:: INFORMATION ::

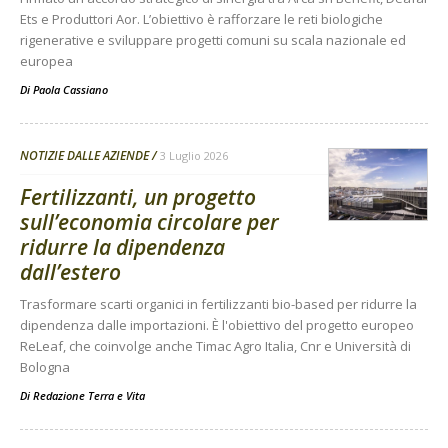
Ets e Produttori Aor. L’obiettivo è rafforzare le reti biologiche
rigenerative e sviluppare progetti comuni su scala nazionale ed
europea
Di
Paola Cassiano
NOTIZIE DALLE AZIENDE
3 Luglio 2026
Fertilizzanti, un progetto
sull’economia circolare per
ridurre la dipendenza
dall’estero
Trasformare scarti organici in fertilizzanti bio-based per ridurre la
dipendenza dalle importazioni. È l'obiettivo del progetto europeo
ReLeaf, che coinvolge anche Timac Agro Italia, Cnr e Università di
Bologna
Di
Redazione Terra e Vita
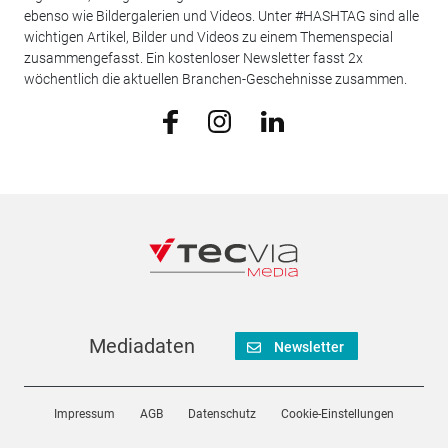
ebenso wie Bildergalerien und Videos. Unter #HASHTAG sind alle
wichtigen Artikel, Bilder und Videos zu einem Themenspecial
zusammengefasst. Ein kostenloser Newsletter fasst 2x
wöchentlich die aktuellen Branchen-Geschehnisse zusammen.
Mediadaten
Newsletter
Impressum
AGB
Datenschutz
Cookie-Einstellungen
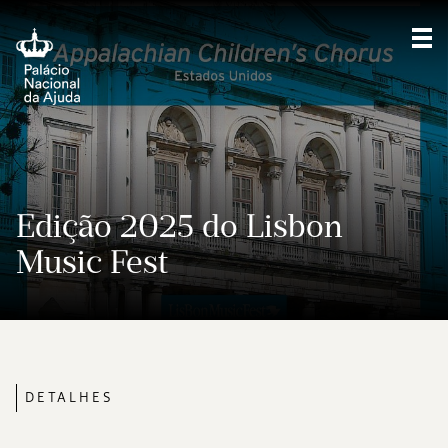
Mos
Edição 2025 do Lisbon
Music Fest
DETALHES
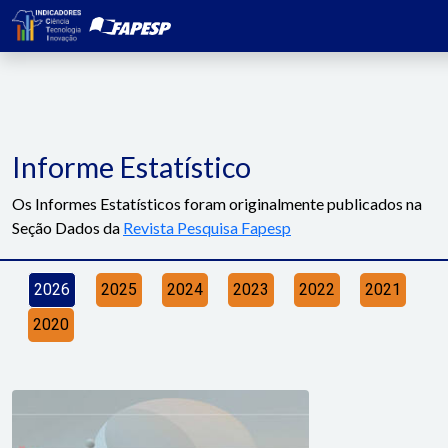
Informe Estatístico
Os Informes Estatísticos foram originalmente publicados na
Seção Dados da
Revista Pesquisa Fapesp
2026
2025
2024
2023
2022
2021
2020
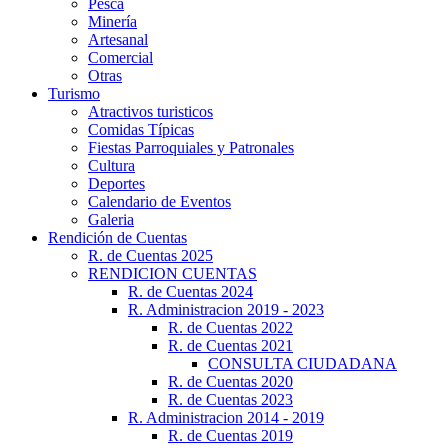
Pesca
Minería
Artesanal
Comercial
Otras
Turismo
Atractivos turisticos
Comidas Típicas
Fiestas Parroquiales y Patronales
Cultura
Deportes
Calendario de Eventos
Galeria
Rendición de Cuentas
R. de Cuentas 2025
RENDICION CUENTAS
R. de Cuentas 2024
R. Administracion 2019 - 2023
R. de Cuentas 2022
R. de Cuentas 2021
CONSULTA CIUDADANA
R. de Cuentas 2020
R. de Cuentas 2023
R. Administracion 2014 - 2019
R. de Cuentas 2019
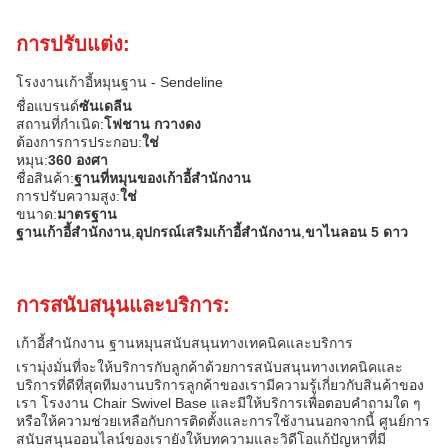
การปรับแต่ง:
โรงงานเก้าอี้หมุนฐาน - Sendeline
ชื่อแบรนด์
ซันเดลีน
สถานที่กําเนิด:
โฟชาน กวางดง
ต้องการการประกอบ:
ใช่
หมุน:
360 องศา
ชื่อสินค้า:
ฐานที่หมุนของเก้าอี้สํานักงาน
การปรับความสูง:
ใช่
ขนาด:
มาตรฐาน
ฐานเก้าอี้สํานักงาน
,
อุปกรณ์เสริมเก้าอี้สํานักงาน
,
ขาไนลอน 5 ดาว
การสนับสนุนและบริการ:
เก้าอี้สํานักงาน ฐานหมุนสนับสนุนทางเทคนิคและบริการ
เรามุ่งมั่นที่จะให้บริการกับลูกค้าด้วยการสนับสนุนทางเทคนิคและ
บริการที่ดีที่สุดทีมงานบริการลูกค้าของเรามีความรู้เกี่ยวกับสินค้าของ
เรา โรงงาน Chair Swivel Base และมีให้บริการเพื่อตอบคําถามใด ๆ
หรือให้ความช่วยเหลือกับการติดตั้งและการใช้งานนอกจากนี้ ศูนย์การ
สนับสนุนออนไลน์ของเรายังให้บทความและวิดีโอแก้ปัญหาที่มี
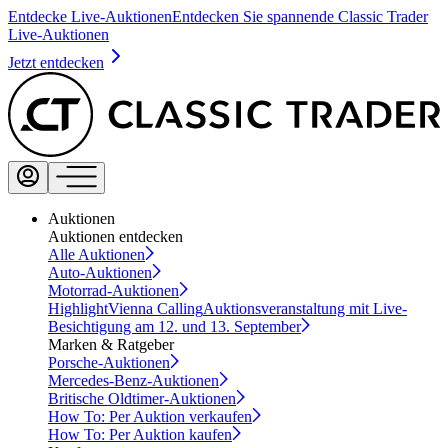
Entdecke Live-Auktionen
Entdecken Sie spannende Classic Trader
Live-Auktionen
Jetzt entdecken
Auktionen
Auktionen entdecken
Alle Auktionen
Auto-Auktionen
Motorrad-Auktionen
Highlight
Vienna Calling
Auktionsveranstaltung mit Live-
Besichtigung am 12. und 13. September
Marken & Ratgeber
Porsche-Auktionen
Mercedes-Benz-Auktionen
Britische Oldtimer-Auktionen
How To: Per Auktion verkaufen
How To: Per Auktion kaufen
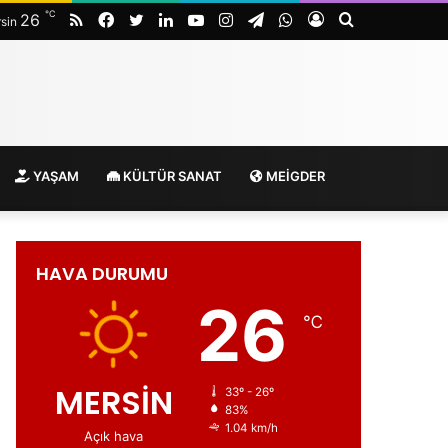
℃
RSS
Facebook
Twitter
LinkedIn
YouTube
Instagram
Telegram
WhatsApp
Kayıt
Arama
26
sin
Ol
yap
...
YAŞAM
KÜLTÜR SANAT
MEİGDER
HAVA DURUMU
26
℃
MERSİN
33º - 26º
83%
1.04 km/h
Açık hava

:::

[ASSIGNMENT]
Leave every picture out and write out, word for word, the lines from the one that contains "R. de Cuentas 2021" through the last line of the records.

[TASK SOLUTION]
R. de Cuentas 2021
CONSULTA CIUDADANA
R. de Cuentas 2020
R. de Cuentas 2023
R. Administracion 2014 - 2019
R. de Cuentas 2019
การปรับแต่ง:
โรงงานเก้าอี้หมุนฐาน - Sendeline
ชื่อแบรนด์
ซันเดลีน
สถานที่กําเนิด:
โฟชาน กวางดง
ต้องการการประกอบ:
ใช่
หมุน:
360 องศา
ชื่อสินค้า:
ฐานที่หมุนของเก้าอี้สํานักงาน
การปรับความสูง:
ใช่
ขนาด:
มาตรฐาน
ฐานเก้าอี้สํานักงาน
,
อุปกรณ์เสริมเก้าอี้สํานักงาน
,
ขาไนลอน 5 ดาว
การสนับสนุนและบริการ:
เก้าอี้สํานักงาน ฐานหมุนสนับสนุนทางเทคนิคและบริการ
เรามุ่งมั่นที่จะให้บริการกับลูกค้าด้วยการสนับสนุนทางเทคนิคและ
บริการที่ดีที่สุดทีมงานบริการลูกค้าของเรามีความรู้เกี่ยวกับสินค้าของ
เรา โรงงาน Chair Swivel Base และมีให้บริการเพื่อตอบคําถามใด ๆ
หรือให้ความช่วยเหลือกับการติดตั้งและการใช้งานนอกจากนี้ ศูนย์การ
สนับสนุนออนไลน์ของเรายังให้บทความและวิดีโอแก้ปัญหาที่มี
Entdecke Live-Auktionen
Entdecken Sie spannende Classic Trader
Live-Auktionen
Jetzt entdecken
Auktionen
Auktionen entdecken
Alle Auktionen
Auto-Auktionen
Motorrad-Auktionen
Highlight
Vienna Calling
Auktionsveranstaltung mit Live-
Besichtigung am 12. und 13. September
Marken & Ratgeber
Porsche-Auktionen
Mercedes-Benz-Auktionen
Britische Oldtimer-Auktionen
How To: Per Auktion verkaufen
How To: Per Auktion kaufen
℃
RSS
Facebook
Twitter
LinkedIn
YouTube
Instagram
Telegram
WhatsApp
Kayıt
Arama
26
sin
Ol
yap
...
YAŞAM
KÜLTÜR SANAT
MEİGDER
HAVA DURUMU
26
℃
MERSİN
33º - 26º
83%
1.04 km/h
Açık hava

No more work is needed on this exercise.